Thursday, August 11, 2011

NORTH KOREA

Foreign ministry considering family reunions

SEOUL — North Korea says it is considering allowing Korean-Americans to be reunited with their separated families in the North.

A North Korean Foreign Ministry spokesman said Thursday that the United States recently proposed discussing the issue through the Red Cross and other channels.

The unidentified spokesman said such an exchange would help boost confidence between the countries and help resolve other problems in the future.

He did not elaborate, but a senior North Korean diplomat recently met with U.S. officials in New York to talk about ways to restart long-stalled nuclear disarmament talks.

Millions of Koreans were separated during the 1950-53 Korean War, which ended in a truce, not a peace treaty.

INDIA

Three face execution for Gandhi assassination

NEW DELHI — India’s president has rejected the mercy petitions of three men sentenced to death for the 1991 assassination of former Prime Minister Rajiv Gandhi, the presidential office said Thursday.

Mr.

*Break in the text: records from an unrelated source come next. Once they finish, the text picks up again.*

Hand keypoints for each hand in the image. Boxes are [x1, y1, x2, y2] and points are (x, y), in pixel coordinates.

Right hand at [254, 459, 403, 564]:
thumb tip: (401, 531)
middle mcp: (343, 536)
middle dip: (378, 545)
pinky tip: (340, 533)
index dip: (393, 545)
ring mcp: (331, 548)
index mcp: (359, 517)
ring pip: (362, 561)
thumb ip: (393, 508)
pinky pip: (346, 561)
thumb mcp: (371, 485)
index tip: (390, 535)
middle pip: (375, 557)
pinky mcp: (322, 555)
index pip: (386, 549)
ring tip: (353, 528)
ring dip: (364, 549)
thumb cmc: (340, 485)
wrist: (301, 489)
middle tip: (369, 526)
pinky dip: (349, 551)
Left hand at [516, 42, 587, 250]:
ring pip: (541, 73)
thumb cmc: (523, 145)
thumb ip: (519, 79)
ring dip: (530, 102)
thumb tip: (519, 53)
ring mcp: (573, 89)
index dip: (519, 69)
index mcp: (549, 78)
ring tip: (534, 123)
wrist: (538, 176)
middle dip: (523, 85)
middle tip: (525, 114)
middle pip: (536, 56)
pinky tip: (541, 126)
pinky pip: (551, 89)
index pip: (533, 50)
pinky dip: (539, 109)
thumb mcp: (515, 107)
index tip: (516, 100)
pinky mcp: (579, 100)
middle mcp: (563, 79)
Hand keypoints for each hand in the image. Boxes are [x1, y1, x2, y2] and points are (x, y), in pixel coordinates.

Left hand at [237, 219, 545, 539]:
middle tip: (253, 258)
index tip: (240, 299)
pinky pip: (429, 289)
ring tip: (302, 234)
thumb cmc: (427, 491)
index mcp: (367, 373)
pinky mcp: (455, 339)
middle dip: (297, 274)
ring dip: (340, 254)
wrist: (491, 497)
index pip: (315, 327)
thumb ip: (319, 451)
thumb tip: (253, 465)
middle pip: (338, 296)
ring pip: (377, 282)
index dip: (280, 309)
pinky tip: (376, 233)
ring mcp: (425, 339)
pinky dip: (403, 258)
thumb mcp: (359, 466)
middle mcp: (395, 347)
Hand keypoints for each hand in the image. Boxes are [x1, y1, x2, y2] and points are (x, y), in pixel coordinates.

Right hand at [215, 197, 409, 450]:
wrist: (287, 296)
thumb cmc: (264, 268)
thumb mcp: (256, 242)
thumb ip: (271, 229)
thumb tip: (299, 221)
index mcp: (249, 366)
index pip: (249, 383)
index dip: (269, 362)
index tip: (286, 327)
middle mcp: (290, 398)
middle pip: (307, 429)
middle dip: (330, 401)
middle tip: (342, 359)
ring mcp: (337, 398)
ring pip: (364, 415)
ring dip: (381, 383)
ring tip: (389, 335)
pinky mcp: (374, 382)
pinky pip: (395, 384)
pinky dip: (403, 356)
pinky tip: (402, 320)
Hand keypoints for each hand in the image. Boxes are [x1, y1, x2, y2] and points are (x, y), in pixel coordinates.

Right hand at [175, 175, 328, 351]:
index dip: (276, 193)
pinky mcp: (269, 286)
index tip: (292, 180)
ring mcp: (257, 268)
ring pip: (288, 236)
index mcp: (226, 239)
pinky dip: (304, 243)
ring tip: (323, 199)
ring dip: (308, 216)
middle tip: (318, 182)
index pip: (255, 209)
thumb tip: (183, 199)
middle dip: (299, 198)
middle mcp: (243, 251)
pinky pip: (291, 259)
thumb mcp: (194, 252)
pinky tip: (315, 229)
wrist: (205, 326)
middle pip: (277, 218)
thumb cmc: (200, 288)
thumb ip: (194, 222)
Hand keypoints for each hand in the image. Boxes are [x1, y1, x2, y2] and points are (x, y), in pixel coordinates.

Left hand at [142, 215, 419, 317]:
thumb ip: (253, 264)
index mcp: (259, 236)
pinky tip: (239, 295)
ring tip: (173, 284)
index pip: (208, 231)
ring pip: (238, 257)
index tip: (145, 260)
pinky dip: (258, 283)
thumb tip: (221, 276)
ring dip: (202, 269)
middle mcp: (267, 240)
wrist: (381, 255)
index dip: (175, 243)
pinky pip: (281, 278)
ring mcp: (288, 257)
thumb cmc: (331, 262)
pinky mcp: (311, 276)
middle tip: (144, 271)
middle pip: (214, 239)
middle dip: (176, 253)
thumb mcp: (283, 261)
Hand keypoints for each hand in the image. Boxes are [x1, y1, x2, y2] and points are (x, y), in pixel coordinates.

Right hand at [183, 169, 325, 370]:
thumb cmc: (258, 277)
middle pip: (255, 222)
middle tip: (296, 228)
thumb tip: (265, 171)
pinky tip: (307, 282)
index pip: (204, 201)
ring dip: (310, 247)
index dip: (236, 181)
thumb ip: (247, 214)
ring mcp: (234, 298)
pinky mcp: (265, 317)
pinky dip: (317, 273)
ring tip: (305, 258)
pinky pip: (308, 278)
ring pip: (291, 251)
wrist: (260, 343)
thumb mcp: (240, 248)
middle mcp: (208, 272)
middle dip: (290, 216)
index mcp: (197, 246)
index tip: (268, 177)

Gandhi was killed by a suicide bomber belonging to Sri Lanka’s Tamil Tigers while campaigning for his Congress Party in southern India. The rebel group killed Mr. Gandhi in revenge for his decision to send Indian peacekeepers to intervene in the conflict.

A total of 26 defendants were sentenced to death in 1998 after a six-year trial. However, an appeals court commuted the sentences of 22 defendants to life imprisonment and another had her clemency plea accepted.

President Pratibha Patil’s office said that she had rejected the final three convicts’ clemency pleas last week.

The Gandhi family, no relation to independence leader Mohandas Gandhi, has been India’s main political dynasty since Jawaharlal Nehru became the country’s first prime minister.

Rajiv Gandhi’s widow, Sonia Gandhi, is the current leader of the ruling Congress Party, and his son, Rahul, is seen as next in line to be prime minister.

BANGLADESH

Court opens first war-crimes trial

DHAKA — A special Bangladeshi court this week Wednesday opened its first case against an Islamist leader charged with atrocities during the country’s bloody 1971 war of independence.

Delwar Hossain Sayedee, 71, is accused of killing more than 50 people, torching villages, rape, looting and forcibly converting Hindus to Islam. He is a senior official of Jamaat-e-Islami, the country’s largest Islamic party,

He is being tried before the Bangladesh International Crimes Tribunal, which was set up last year to try people over war crimes during the battle for liberation from Pakistan.

Judge Nizamul Huq opened proceedings in Dhaka and immediately adjourned the court until August 18, when formal charges will be read out.

CAMBODIA

Hun Sen sees end of ’nightmare’ in Thai conflict

PHNOM PENH — Cambodian Prime Minister Hun Sen said Thursday the “nightmare” of strained relations with Thailand was over, as he vowed to work with the new government in Bangkok to resolve a bloody border conflict.

The two countries have engaged in occasionally deadly clashes over a disputed area near a 900-year-old temple, although tensions have eased since an election victory by allies of ousted ex-leader Thaksin Shinawatra last month.

“Now is a good opportunity to announce a new era of cooperation between the Cambodian government and the Thai government led by the Puea Thai Party,” Hun Sen said in a speech in the Cambodian capital.

CHINA

Earthquake injures 26 in western region

BEIJING — State media reported Thursday that 26 people have been injured and more than 30 homes damaged by a strong earthquake in western China’s Xinjiang region.

The official Xinhua News Agency said three of those injured are in critical condition.

The national earthquake monitoring center said Thursday’s quake registered magnitude 5.8 and was centered near the city of Atux at a depth of 5 miles.

China’s worst earthquake in recent years was a 7.9 magnitude temblor in the western province of Sichuan in May 2008. It left nearly 90,000 people dead or missing.